Danita Allen, the publisher of Missouri Life magazine, needed a last-minute story on spas. Friends who freelanced for her recommended me. So my first real piece involved having massages, facials and salt scrubs all over Missouri. It’s nice work if you can get it. Steve Weinberg, a Mizzou prof who literally wrote the book on investigative journalism, has been a great mentor and always encouraged me to aim high.
Getting an assignment from National Geographic three years after my first feature was a huge break. I was in the right place with the right story, but I had to send my clips in three times before they were finally looked at.
As a traveler and fact/story gatherer, what is your biggest challenge on the road?
I like meeting new people, hearing their stories, tasting their food. But writers need time alone to process, too. Balancing solitary exploration with my need to be with (and learn from) other people is always a challenge. When you’re traveling with others, you’re distracted and you often don’t meet locals. When you’re by yourself, you have only your own impressions and observations.
I wish I picked up new languages more easily. I don’t like limiting myself to people who speak English or French, but it’s a necessity.
What is your biggest challenge in the research and writing process?
Not planning the next trip before I’ve written all I can about the last. Also, I try to avoid excesses of both cynicism and sentimentality. They’re both deadly enemies of truth.
What is your biggest challenge from a business standpoint?
Pitching, definitely. It’s like mind-reading, only harder. There are editors who “love my work,” but it’s hard to have the right idea on the right day. I want to scream, “You know what you want. You know I can write it. Just assign it to me.”
Have you ever done other work to make ends meet?
I had a proofreading and editing business when I first began writing, but quickly transitioned to just journalism.
What travel authors or books might you recommend and/or have influenced you?
William Least-Heat Moon wrote the second draft of Blue Highways across the street from my house in Columbia… I could see his old apartment from my desk. That book and Juanita Harrison’s My Great, Wide, Beautiful World changed my life. Geoff Dyer (Yoga For People Who Can’t Be Bothered To Do It) gives me jealous fits. Tiziano Terzano’s A Fortune-Teller Told Me is another favorite. My friend Letha Albright writes mysteries instead of travel, but her skill at setting scenes that give a sense of place is nothing less than brilliant, and a constant inspiration.
What advice and/or warnings would you give to someone who is considering going into travel writing?

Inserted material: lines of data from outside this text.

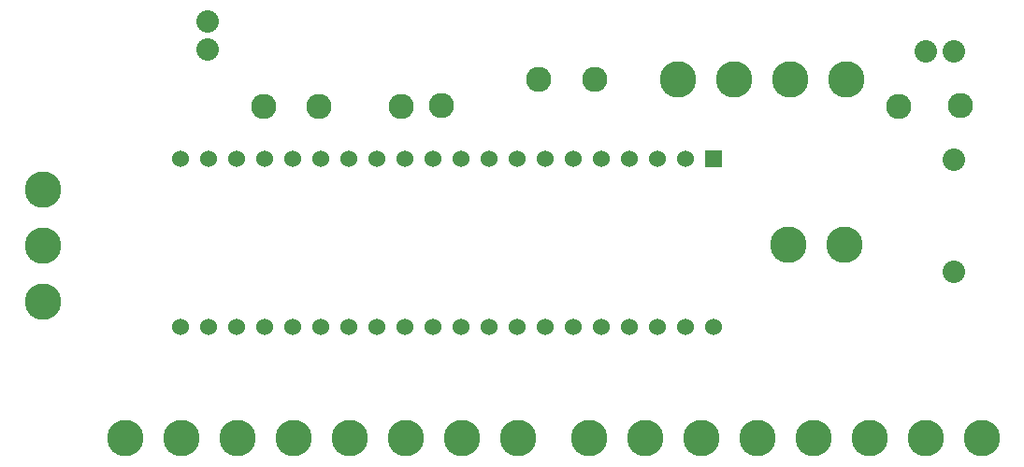
<source format=gbr>
G04 PROTEUS GERBER X2 FILE*
%TF.GenerationSoftware,Labcenter,Proteus,8.6-SP2-Build23525*%
%TF.CreationDate,2018-03-22T21:58:14+00:00*%
%TF.FileFunction,Soldermask,Bot*%
%TF.FilePolarity,Negative*%
%TF.Part,Single*%
%FSLAX45Y45*%
%MOMM*%
G01*
%TA.AperFunction,Material*%
%ADD18C,2.032000*%
%ADD19C,3.302000*%
%AMPPAD010*
4,1,36,
0.635000,-0.762000,
-0.635000,-0.762000,
-0.660970,-0.759470,
-0.684980,-0.752200,
-0.706580,-0.740650,
-0.725290,-0.725290,
-0.740650,-0.706570,
-0.752200,-0.684980,
-0.759470,-0.660970,
-0.762000,-0.635000,
-0.762000,0.635000,
-0.759470,0.660970,
-0.752200,0.684980,
-0.740650,0.706570,
-0.725290,0.725290,
-0.706580,0.740650,
-0.684980,0.752200,
-0.660970,0.759470,
-0.635000,0.762000,
0.635000,0.762000,
0.660970,0.759470,
0.684980,0.752200,
0.706580,0.740650,
0.725290,0.725290,
0.740650,0.706570,
0.752200,0.684980,
0.759470,0.660970,
0.762000,0.635000,
0.762000,-0.635000,
0.759470,-0.660970,
0.752200,-0.684980,
0.740650,-0.706570,
0.725290,-0.725290,
0.706580,-0.740650,
0.684980,-0.752200,
0.660970,-0.759470,
0.635000,-0.762000,
0*%
%TA.AperFunction,Material*%
%ADD70PPAD010*%
%ADD71C,1.524000*%
%TA.AperFunction,Material*%
%ADD20C,2.286000*%
%TD.AperFunction*%
D18*
X-3004000Y+1266000D03*
X-3004000Y+1520000D03*
X+3496000Y+1250000D03*
X+3750000Y+1250000D03*
D19*
X+2250000Y-500000D03*
X+2758000Y-500000D03*
D70*
X+1576000Y+274000D03*
D71*
X+1322000Y+274000D03*
X+1068000Y+274000D03*
X+814000Y+274000D03*
X+560000Y+274000D03*
X+306000Y+274000D03*
X+52000Y+274000D03*
X-202000Y+274000D03*
X-456000Y+274000D03*
X-710000Y+274000D03*
X-964000Y+274000D03*
X-1218000Y+274000D03*
X-1472000Y+274000D03*
X-1726000Y+274000D03*
X-1980000Y+274000D03*
X-2234000Y+274000D03*
X-2488000Y+274000D03*
X-2742000Y+274000D03*
X-2996000Y+274000D03*
X-3250000Y+274000D03*
X-3250000Y-1250000D03*
X-2996000Y-1250000D03*
X-2742000Y-1250000D03*
X-2488000Y-1250000D03*
X-2234000Y-1250000D03*
X-1980000Y-1250000D03*
X-1726000Y-1250000D03*
X-1472000Y-1250000D03*
X-1218000Y-1250000D03*
X-964000Y-1250000D03*
X-710000Y-1250000D03*
X-456000Y-1250000D03*
X-202000Y-1250000D03*
X+52000Y-1250000D03*
X+306000Y-1250000D03*
X+560000Y-1250000D03*
X+814000Y-1250000D03*
X+1068000Y-1250000D03*
X+1322000Y-1250000D03*
X+1576000Y-1250000D03*
D18*
X+3750000Y-750000D03*
X+3750000Y+266000D03*
D20*
X+500000Y+1000000D03*
X-8000Y+1000000D03*
X-2500000Y+750000D03*
D19*
X+4000000Y-2250000D03*
X+3492000Y-2250000D03*
X+2984000Y-2250000D03*
X+2476000Y-2250000D03*
X+1968000Y-2250000D03*
X+1460000Y-2250000D03*
X+952000Y-2250000D03*
X+444000Y-2250000D03*
X+1250000Y+1000000D03*
X+1758000Y+1000000D03*
X+2266000Y+1000000D03*
X+2774000Y+1000000D03*
X-3750000Y-2250000D03*
X-3242000Y-2250000D03*
X-2734000Y-2250000D03*
X-2226000Y-2250000D03*
X-1718000Y-2250000D03*
X-1210000Y-2250000D03*
X-702000Y-2250000D03*
X-194000Y-2250000D03*
D20*
X-1250000Y+750000D03*
X-889000Y+762000D03*
D19*
X-4500000Y+0D03*
X-4500000Y-508000D03*
X-4500000Y-1016000D03*
D20*
X+3810000Y+762000D03*
X+3250000Y+750000D03*
X-2000000Y+750000D03*
M02*

</source>
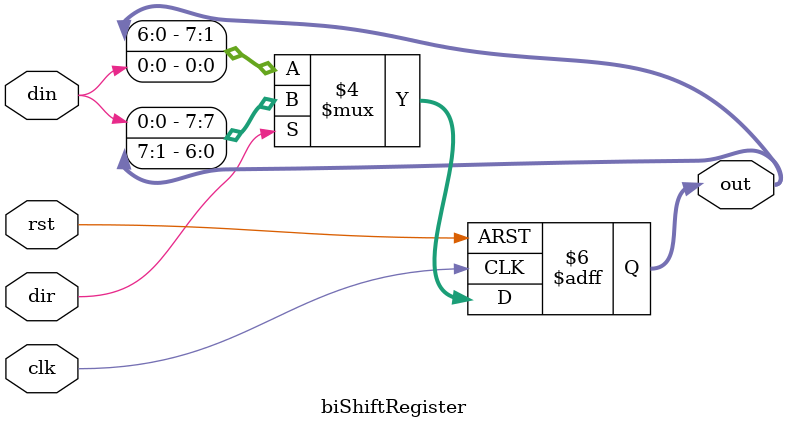
<source format=v>
/*
*	Description: Bidirectional  shift register.
*	Author: Aarón Escoboza Villegas
*/

module biShiftRegister #(parameter n = 8)
(
	input clk, 
	input rst,
	input din,
	input dir,	// 1-Right 0-Left
	output reg [n-1:0]out
);



always @(posedge clk,negedge rst)
begin
	if(!rst)
		out <= 0;
	else 
		begin 
			if (dir)
				out <= {din,out[7:1]};
			else 
				out <= {out[6:0],din};
		end
end
endmodule
</source>
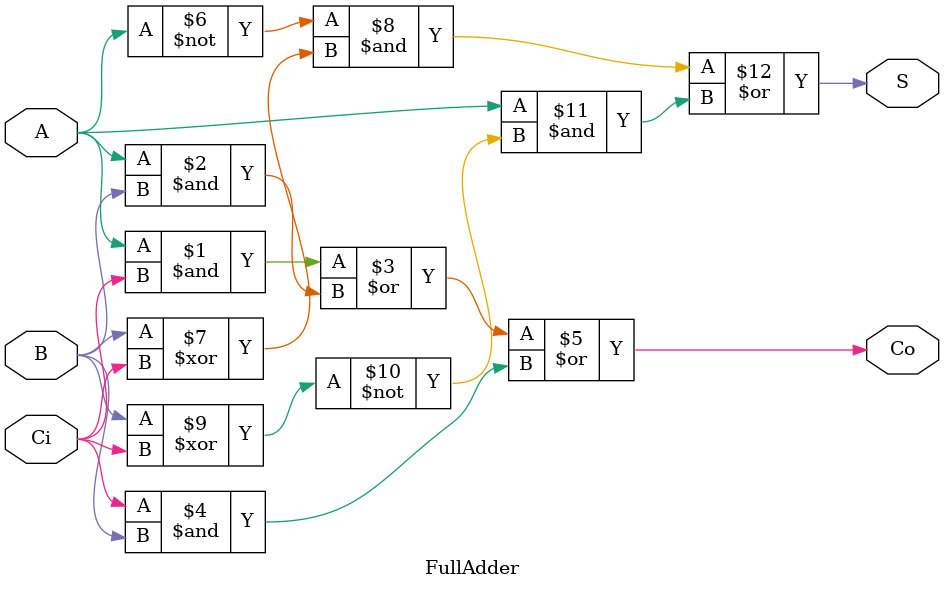
<source format=sv>
`timescale 1ns / 1ps


module FullAdder(
    input A,
    input B,
    input Ci,
    output Co,
    output S
    );
    
    assign Co = (A & Ci) | (A & B) | (Ci & B);
    assign S = ~A&(B^Ci) | A&~(B^Ci);
endmodule

</source>
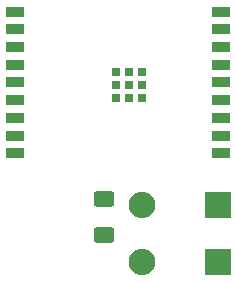
<source format=gbr>
%TF.GenerationSoftware,KiCad,Pcbnew,8.0.4*%
%TF.CreationDate,2024-07-30T16:46:49-04:00*%
%TF.ProjectId,esp32-c3-wroom-socket,65737033-322d-4633-932d-77726f6f6d2d,rev?*%
%TF.SameCoordinates,Original*%
%TF.FileFunction,Paste,Top*%
%TF.FilePolarity,Positive*%
%FSLAX46Y46*%
G04 Gerber Fmt 4.6, Leading zero omitted, Abs format (unit mm)*
G04 Created by KiCad (PCBNEW 8.0.4) date 2024-07-30 16:46:49*
%MOMM*%
%LPD*%
G01*
G04 APERTURE LIST*
G04 Aperture macros list*
%AMRoundRect*
0 Rectangle with rounded corners*
0 $1 Rounding radius*
0 $2 $3 $4 $5 $6 $7 $8 $9 X,Y pos of 4 corners*
0 Add a 4 corners polygon primitive as box body*
4,1,4,$2,$3,$4,$5,$6,$7,$8,$9,$2,$3,0*
0 Add four circle primitives for the rounded corners*
1,1,$1+$1,$2,$3*
1,1,$1+$1,$4,$5*
1,1,$1+$1,$6,$7*
1,1,$1+$1,$8,$9*
0 Add four rect primitives between the rounded corners*
20,1,$1+$1,$2,$3,$4,$5,0*
20,1,$1+$1,$4,$5,$6,$7,0*
20,1,$1+$1,$6,$7,$8,$9,0*
20,1,$1+$1,$8,$9,$2,$3,0*%
G04 Aperture macros list end*
%ADD10R,1.500000X0.900000*%
%ADD11R,0.700000X0.700000*%
%ADD12R,2.250000X2.250000*%
%ADD13O,2.250000X2.250000*%
%ADD14RoundRect,0.250000X-0.625000X0.400000X-0.625000X-0.400000X0.625000X-0.400000X0.625000X0.400000X0*%
G04 APERTURE END LIST*
D10*
%TO.C,U1*%
X148190000Y-58200000D03*
X148190000Y-59700000D03*
X148190000Y-61200000D03*
X148190000Y-62700000D03*
X148190000Y-64200000D03*
X148190000Y-65700000D03*
X148190000Y-67200000D03*
X148190000Y-68700000D03*
X148190000Y-70200000D03*
X165690000Y-70200000D03*
X165690000Y-68700000D03*
X165690000Y-67200000D03*
X165690000Y-65700000D03*
X165690000Y-64200000D03*
X165690000Y-62700000D03*
X165690000Y-61200000D03*
X165690000Y-59700000D03*
X165690000Y-58200000D03*
D11*
X156800000Y-63300000D03*
X157900000Y-63300000D03*
X159000000Y-63300000D03*
X156800000Y-64400000D03*
X157900000Y-64400000D03*
X159000000Y-64400000D03*
X156800000Y-65500000D03*
X157900000Y-65500000D03*
X159000000Y-65500000D03*
%TD*%
D12*
%TO.C,SW1*%
X165450000Y-79400000D03*
D13*
X158950000Y-79400000D03*
%TD*%
D14*
%TO.C,R7*%
X155800000Y-74050000D03*
X155800000Y-77150000D03*
%TD*%
D12*
%TO.C,SW2*%
X165450000Y-74600000D03*
D13*
X158950000Y-74600000D03*
%TD*%
M02*

</source>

I think of myself as a writer who travels, and I think it’s important to keep the emphasis on the writing. It’s great work … but it’s work. It’s also a huge responsibility … what you write may be the place you’re writing about, to a reader who will never go there. Don’t sell yourself or your observations short. And never, ever trade “trips for clips.”
Telling stories about travel is an honorable profession, dating back to Pausanias, who wrote Description of Greece in the 2nd century BC. Mark Twain was a travel writer. So was Hemingway. Act with pride in your profession … even when PR flacks are feeding you tequila shots at their new luxury resort.
What is the biggest reward of life as a travel writer?
Being fed tequila shots at luxury resorts. Kidding! I’ve watched the sun rise at Angkor Wat and sipped champagne on a yacht as Stromboli spewed lava under a full moon. But more humbling is the incredible generosity and the spirit of the people I’ve met … Aeolian fishermen, Bambara griots, children in Cambodia. It’s a blessing and a privilege to have a glimpse into their lives.